→ INPUT RECORDS
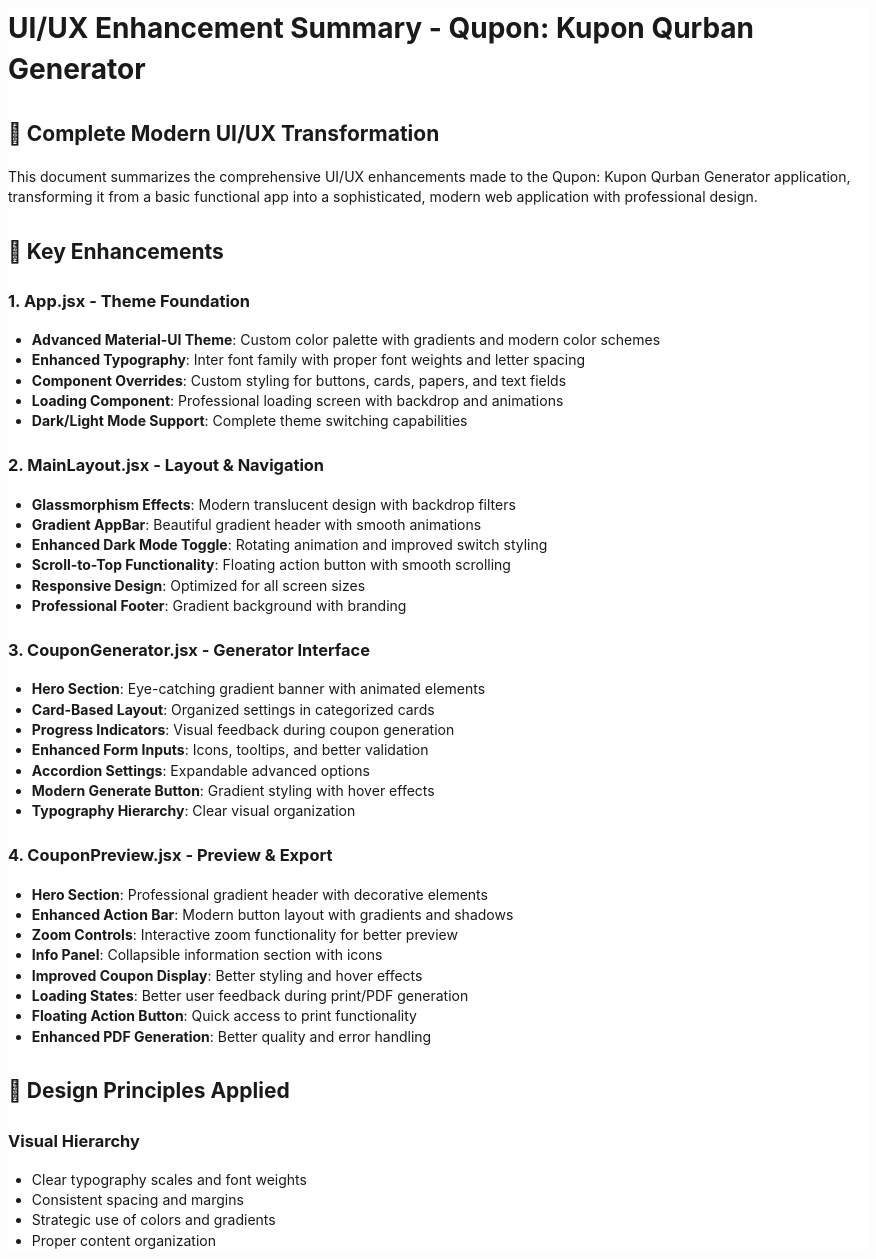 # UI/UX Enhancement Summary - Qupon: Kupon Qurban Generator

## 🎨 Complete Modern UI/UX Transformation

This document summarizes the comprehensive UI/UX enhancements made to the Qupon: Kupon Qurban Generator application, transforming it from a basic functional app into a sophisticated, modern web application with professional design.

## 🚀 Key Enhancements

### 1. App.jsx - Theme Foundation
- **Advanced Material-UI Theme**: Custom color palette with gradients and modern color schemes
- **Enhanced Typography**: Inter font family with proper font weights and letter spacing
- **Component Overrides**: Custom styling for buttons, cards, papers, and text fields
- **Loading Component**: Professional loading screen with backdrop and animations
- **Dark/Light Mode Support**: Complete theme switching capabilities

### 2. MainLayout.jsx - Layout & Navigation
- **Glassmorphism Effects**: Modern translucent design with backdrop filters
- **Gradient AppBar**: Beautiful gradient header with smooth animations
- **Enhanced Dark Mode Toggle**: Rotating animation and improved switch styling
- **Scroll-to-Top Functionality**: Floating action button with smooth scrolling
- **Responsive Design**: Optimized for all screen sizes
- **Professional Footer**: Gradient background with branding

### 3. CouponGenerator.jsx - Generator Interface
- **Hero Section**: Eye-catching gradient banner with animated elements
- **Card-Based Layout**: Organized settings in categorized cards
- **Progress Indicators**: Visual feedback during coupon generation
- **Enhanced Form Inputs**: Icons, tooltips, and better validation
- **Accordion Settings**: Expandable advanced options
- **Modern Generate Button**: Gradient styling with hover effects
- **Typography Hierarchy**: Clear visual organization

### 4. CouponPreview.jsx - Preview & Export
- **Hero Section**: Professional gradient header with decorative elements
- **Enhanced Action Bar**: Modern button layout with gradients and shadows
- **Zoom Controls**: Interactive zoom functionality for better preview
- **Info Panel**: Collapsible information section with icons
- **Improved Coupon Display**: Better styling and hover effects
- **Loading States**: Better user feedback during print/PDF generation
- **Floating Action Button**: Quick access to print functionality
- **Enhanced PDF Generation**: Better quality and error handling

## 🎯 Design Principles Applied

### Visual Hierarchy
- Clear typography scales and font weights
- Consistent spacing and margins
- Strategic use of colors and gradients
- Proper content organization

→ TASK DIRECTIONS
Turn each line of the entries above into a Markdown table with the columns Row and Content, numbering the rows in order and skipping blank lines. Leave the pictures out of the answer.

→ RESULT OF THE EXERCISE
| Row | Content |
|---|---|
| 1 |  # UI/UX Enhancement Summary - Qupon: Kupon Qurban Generator |
| 2 | ## 🎨 Complete Modern UI/UX Transformation |
| 3 | This document summarizes the comprehensive UI/UX enhancements made to the Qupon: Kupon Qurban Generator application, transforming it from a basic functional app into a sophisticated, modern web application with professional design. |
| 4 | ## 🚀 Key Enhancements |
| 5 | ### 1. App.jsx - Theme Foundation |
| 6 | - **Advanced Material-UI Theme**: Custom color palette with gradients and modern color schemes |
| 7 | - **Enhanced Typography**: Inter font family with proper font weights and letter spacing |
| 8 | - **Component Overrides**: Custom styling for buttons, cards, papers, and text fields |
| 9 | - **Loading Component**: Professional loading screen with backdrop and animations |
| 10 | - **Dark/Light Mode Support**: Complete theme switching capabilities |
| 11 | ### 2. MainLayout.jsx - Layout & Navigation |
| 12 | - **Glassmorphism Effects**: Modern translucent design with backdrop filters |
| 13 | - **Gradient AppBar**: Beautiful gradient header with smooth animations |
| 14 | - **Enhanced Dark Mode Toggle**: Rotating animation and improved switch styling |
| 15 | - **Scroll-to-Top Functionality**: Floating action button with smooth scrolling |
| 16 | - **Responsive Design**: Optimized for all screen sizes |
| 17 | - **Professional Footer**: Gradient background with branding |
| 18 | ### 3. CouponGenerator.jsx - Generator Interface |
| 19 | - **Hero Section**: Eye-catching gradient banner with animated elements |
| 20 | - **Card-Based Layout**: Organized settings in categorized cards |
| 21 | - **Progress Indicators**: Visual feedback during coupon generation |
| 22 | - **Enhanced Form Inputs**: Icons, tooltips, and better validation |
| 23 | - **Accordion Settings**: Expandable advanced options |
| 24 | - **Modern Generate Button**: Gradient styling with hover effects |
| 25 | - **Typography Hierarchy**: Clear visual organization |
| 26 | ### 4. CouponPreview.jsx - Preview & Export |
| 27 | - **Hero Section**: Professional gradient header with decorative elements |
| 28 | - **Enhanced Action Bar**: Modern button layout with gradients and shadows |
| 29 | - **Zoom Controls**: Interactive zoom functionality for better preview |
| 30 | - **Info Panel**: Collapsible information section with icons |
| 31 | - **Improved Coupon Display**: Better styling and hover effects |
| 32 | - **Loading States**: Better user feedback during print/PDF generation |
| 33 | - **Floating Action Button**: Quick access to print functionality |
| 34 | - **Enhanced PDF Generation**: Better quality and error handling |
| 35 | ## 🎯 Design Principles Applied |
| 36 | ### Visual Hierarchy |
| 37 | - Clear typography scales and font weights |
| 38 | - Consistent spacing and margins |
| 39 | - Strategic use of colors and gradients |
| 40 | - Proper content organization |